I guess it's Black History Month. I want to tell you about something that happened in the recent past. I want to talk about race today, without making anyone I know feel bad.

Let me tell you a story. I'm sitting in a car with a white friend of mine, I'm in the back seat with some friends. She swerves the car and almost hits a black dude who is walking by. It is late at night. The man starts walking towards our car, he looks pissed. 

My friend rolls down the window (why she did that is beyond me) and they get into an altercation over the fact that he claims she hit him, she claims she did not. I honestly don't know what happened. He spits in her eye, and then it happens. I don't know if I can write this word down. She calls him a nigger to his face.

I was shocked. I have never actually witnessed someone use that word to berate someone. I can't speak or move. This came from a woman who is intelligent, loving, kind and married to an ethnic man.

We get to our destination and my friend starts yelling about how we don't understand, how she works with "those people." She thinks she needs to get tested for Hepatitis because the man spit in her eye. I'm bewildered.  In shock.

I tell my other friends that this is all wrong.  Most agree with me, one friend tells me to shut up.
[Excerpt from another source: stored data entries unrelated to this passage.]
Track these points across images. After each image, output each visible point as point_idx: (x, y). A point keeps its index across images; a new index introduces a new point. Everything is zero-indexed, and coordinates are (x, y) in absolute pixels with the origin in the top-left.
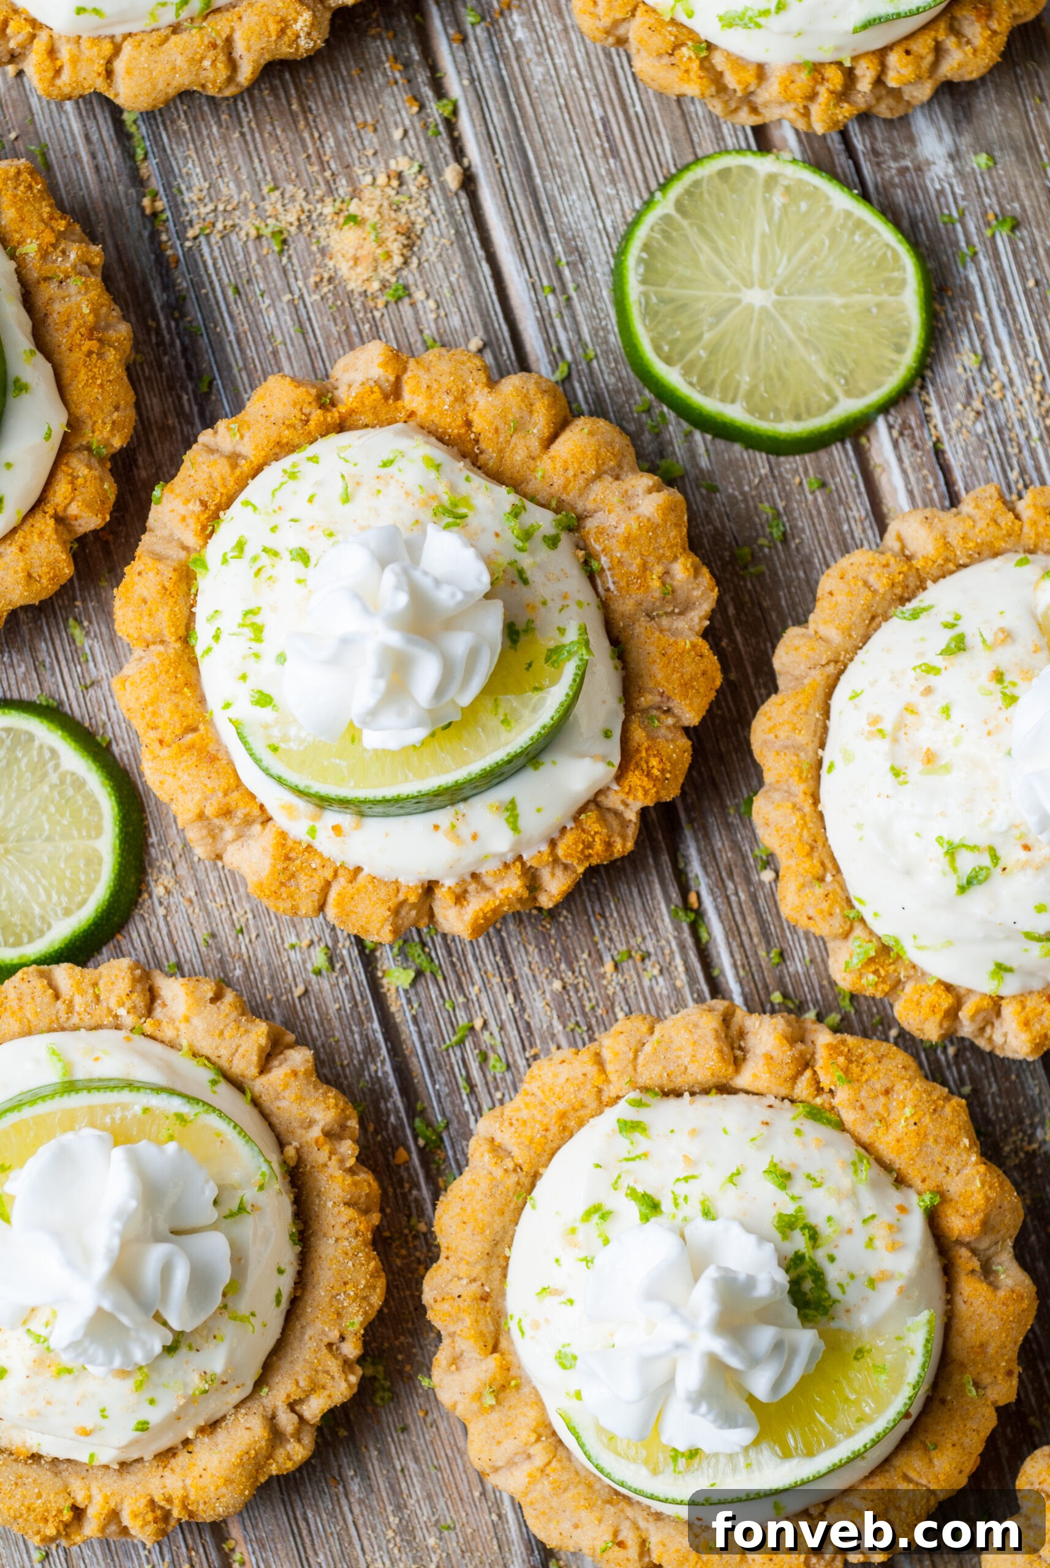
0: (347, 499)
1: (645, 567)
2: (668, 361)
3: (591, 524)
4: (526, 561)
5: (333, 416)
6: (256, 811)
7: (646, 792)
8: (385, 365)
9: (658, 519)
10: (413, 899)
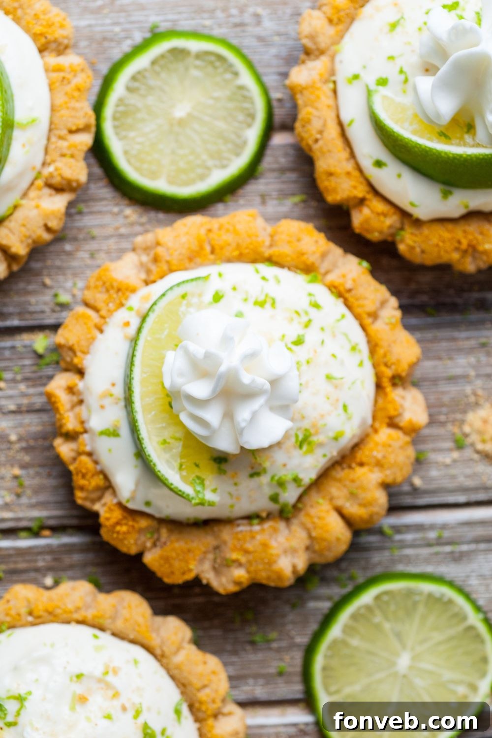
0: (329, 378)
1: (246, 552)
2: (378, 598)
3: (281, 525)
4: (264, 479)
5: (386, 383)
6: (152, 278)
7: (108, 519)
8: (410, 422)
9: (275, 567)
10: (76, 361)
Another friend of mine starts to cry, her brother is married to the white woman. 

I have to leave, but I didn't drive there. I can't think. I don't believe this.

The next week I tell this story to my black professor. She tells me to forgive the white woman. Try to understand her, she says. She says I don't know her own story, her own struggle with sexism and a life with white privilege. 
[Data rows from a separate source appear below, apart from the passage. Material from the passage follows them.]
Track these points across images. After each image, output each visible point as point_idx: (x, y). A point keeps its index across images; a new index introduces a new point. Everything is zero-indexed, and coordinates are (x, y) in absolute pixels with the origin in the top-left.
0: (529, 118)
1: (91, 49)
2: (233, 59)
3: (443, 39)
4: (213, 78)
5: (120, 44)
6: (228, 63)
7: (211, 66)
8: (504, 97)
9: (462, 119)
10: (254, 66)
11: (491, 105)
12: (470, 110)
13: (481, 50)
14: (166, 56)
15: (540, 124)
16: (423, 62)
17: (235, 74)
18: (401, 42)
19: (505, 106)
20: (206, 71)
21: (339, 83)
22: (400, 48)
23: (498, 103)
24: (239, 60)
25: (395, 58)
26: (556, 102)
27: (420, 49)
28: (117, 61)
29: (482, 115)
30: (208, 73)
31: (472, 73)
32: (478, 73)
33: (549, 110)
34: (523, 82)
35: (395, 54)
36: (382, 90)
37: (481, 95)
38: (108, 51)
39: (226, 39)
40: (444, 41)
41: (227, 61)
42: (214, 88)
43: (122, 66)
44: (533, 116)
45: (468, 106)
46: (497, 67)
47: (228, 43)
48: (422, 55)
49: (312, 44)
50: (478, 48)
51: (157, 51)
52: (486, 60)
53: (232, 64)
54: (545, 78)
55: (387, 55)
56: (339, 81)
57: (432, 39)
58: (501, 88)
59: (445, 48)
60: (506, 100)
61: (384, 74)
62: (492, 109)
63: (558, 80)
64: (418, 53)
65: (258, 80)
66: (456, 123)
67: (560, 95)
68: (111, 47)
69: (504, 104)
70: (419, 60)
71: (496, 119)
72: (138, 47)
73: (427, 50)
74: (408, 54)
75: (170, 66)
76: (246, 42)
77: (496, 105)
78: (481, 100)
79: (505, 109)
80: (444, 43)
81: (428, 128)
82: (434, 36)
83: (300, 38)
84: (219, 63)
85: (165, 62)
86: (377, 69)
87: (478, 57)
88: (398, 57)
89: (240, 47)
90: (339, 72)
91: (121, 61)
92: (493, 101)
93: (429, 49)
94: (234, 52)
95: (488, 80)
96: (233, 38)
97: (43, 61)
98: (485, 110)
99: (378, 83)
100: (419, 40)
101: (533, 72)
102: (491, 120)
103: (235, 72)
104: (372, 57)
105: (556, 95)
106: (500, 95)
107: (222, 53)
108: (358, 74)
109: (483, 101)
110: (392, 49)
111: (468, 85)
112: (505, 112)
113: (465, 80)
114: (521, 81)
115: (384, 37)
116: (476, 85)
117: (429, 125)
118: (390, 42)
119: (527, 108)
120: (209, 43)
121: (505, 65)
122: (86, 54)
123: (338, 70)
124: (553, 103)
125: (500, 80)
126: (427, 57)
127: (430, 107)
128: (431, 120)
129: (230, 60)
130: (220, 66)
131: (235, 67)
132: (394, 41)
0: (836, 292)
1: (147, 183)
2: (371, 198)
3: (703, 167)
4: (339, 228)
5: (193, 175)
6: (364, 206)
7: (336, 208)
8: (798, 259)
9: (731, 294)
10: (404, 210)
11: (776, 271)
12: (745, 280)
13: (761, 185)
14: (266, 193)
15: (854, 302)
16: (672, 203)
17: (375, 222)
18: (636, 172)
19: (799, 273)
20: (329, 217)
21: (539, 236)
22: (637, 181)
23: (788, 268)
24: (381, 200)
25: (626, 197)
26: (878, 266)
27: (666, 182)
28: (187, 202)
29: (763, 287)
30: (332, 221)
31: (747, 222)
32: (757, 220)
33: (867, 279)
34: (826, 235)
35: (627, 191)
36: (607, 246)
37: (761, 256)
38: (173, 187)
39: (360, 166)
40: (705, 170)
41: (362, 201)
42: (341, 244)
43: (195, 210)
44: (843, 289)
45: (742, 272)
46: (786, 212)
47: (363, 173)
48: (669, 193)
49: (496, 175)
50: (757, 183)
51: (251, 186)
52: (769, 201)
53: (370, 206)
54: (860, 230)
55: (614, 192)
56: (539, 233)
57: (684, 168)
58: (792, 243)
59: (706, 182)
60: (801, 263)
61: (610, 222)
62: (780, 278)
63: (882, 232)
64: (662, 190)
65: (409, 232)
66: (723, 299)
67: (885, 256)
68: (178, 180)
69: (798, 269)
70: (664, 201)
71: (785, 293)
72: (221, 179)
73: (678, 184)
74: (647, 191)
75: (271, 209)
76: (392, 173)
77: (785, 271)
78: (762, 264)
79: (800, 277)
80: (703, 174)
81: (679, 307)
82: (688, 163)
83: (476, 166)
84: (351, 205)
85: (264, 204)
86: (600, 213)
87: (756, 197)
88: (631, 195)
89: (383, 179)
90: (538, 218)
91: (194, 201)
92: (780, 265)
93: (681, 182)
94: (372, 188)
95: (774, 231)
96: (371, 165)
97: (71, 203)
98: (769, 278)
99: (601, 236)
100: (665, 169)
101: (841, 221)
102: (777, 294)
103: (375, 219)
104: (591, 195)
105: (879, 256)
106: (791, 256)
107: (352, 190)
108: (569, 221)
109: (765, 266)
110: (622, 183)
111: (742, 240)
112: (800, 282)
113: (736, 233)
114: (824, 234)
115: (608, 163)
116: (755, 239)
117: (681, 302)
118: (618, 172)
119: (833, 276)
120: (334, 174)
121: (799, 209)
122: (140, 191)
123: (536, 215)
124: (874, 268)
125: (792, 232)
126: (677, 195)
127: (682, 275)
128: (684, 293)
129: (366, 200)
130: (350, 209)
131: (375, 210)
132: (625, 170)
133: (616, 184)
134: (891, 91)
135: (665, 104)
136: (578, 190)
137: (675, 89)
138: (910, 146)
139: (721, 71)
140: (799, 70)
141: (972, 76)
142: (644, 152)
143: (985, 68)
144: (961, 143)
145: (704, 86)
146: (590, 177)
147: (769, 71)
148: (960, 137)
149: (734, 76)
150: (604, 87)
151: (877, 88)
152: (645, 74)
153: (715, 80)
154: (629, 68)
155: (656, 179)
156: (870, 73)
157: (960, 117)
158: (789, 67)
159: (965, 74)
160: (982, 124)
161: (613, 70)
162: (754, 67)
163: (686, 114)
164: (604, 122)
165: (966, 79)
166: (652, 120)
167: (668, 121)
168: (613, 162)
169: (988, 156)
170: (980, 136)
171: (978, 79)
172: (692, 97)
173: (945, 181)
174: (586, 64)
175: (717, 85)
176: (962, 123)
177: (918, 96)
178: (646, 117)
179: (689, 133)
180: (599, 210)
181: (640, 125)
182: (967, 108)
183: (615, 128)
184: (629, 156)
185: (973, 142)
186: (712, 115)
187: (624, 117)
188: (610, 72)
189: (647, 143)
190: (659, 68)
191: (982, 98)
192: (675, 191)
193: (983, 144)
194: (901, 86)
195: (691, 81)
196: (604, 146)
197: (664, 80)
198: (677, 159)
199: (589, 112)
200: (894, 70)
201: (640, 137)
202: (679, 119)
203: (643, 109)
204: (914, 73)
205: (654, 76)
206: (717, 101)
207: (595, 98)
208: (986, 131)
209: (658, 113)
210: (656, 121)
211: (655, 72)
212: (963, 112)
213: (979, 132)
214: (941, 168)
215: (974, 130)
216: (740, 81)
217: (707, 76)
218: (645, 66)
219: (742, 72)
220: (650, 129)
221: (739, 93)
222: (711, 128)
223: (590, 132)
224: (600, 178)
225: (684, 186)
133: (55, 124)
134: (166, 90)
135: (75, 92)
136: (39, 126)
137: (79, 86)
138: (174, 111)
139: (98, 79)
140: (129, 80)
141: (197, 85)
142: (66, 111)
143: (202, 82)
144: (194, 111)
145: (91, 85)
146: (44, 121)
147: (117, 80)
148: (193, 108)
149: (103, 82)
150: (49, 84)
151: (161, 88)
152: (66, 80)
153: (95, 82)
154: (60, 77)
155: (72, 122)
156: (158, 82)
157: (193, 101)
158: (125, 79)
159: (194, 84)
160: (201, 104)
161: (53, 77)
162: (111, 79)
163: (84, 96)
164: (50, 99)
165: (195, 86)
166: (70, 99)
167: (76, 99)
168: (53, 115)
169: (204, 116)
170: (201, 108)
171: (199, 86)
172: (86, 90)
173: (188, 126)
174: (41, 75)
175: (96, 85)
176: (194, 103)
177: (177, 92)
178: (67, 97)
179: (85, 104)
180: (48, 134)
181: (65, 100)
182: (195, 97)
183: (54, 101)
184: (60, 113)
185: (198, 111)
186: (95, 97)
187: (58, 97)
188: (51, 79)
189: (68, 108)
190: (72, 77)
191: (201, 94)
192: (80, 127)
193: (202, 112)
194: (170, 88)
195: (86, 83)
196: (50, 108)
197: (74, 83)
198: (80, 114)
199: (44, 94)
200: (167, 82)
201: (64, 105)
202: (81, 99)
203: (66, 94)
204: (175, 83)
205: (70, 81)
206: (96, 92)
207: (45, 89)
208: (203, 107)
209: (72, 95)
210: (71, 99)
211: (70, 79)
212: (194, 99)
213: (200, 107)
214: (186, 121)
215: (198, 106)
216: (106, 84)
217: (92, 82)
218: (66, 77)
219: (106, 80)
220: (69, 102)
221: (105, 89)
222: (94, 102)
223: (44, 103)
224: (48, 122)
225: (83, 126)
Forgive her? What if I do something wrong and she calls me a dirty Indian or something? I know this is not all about me, but in the end it is isn't it? If she could turn on a human and degrade them to that level, any human, she could do that to me. And she did not even apologize because maybe she wasn't a bit sorry. 
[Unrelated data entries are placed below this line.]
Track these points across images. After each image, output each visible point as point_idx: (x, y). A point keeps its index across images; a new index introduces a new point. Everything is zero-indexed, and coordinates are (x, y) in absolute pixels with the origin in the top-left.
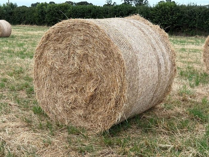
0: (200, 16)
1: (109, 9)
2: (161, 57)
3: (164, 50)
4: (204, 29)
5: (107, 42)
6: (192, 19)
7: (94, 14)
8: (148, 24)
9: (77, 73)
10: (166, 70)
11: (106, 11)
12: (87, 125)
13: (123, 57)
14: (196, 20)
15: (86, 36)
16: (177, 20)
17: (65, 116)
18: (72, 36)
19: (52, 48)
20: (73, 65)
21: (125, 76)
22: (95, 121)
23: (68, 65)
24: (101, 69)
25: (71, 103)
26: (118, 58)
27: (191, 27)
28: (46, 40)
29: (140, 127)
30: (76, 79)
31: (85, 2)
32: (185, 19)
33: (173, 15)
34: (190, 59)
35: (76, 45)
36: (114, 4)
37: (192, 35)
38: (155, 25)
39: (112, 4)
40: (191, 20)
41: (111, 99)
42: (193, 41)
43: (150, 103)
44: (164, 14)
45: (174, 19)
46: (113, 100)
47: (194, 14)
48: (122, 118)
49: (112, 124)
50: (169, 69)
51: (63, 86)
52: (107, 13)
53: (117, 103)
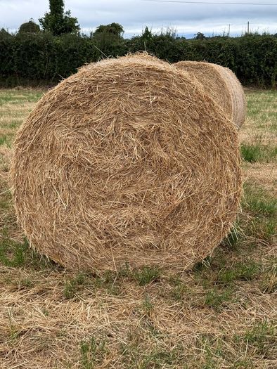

However, forgiveness is the right thing to do. Trying to talk people out of that kind of behavior is the right thing to do. I didn't do anything.

I see her every now and then, she is a lovely person otherwise. Was that just a bad moment for her? The thing that bothers me is that it was in her vocabulary. The word was there in her head, she just had to be provoked and it came out.

This happened a while ago, I never thought I could write about it for fear of outing the individuals involved. I'm not sure what to do with this story, or even how to respond. 

I guess this is my response: I'm sorry I did not stand up for an entire race of people. I didn't make a scene when injustice was played out in front of my face. Maya Angelou kicked someone out of her home for telling an anti-gay joke. I have close gay friends, would I do that?

Maya should kick me out of her home.

I want to be a phenomenal woman too. Tolerating racism silently is a passive form of racism. I don't know what to do.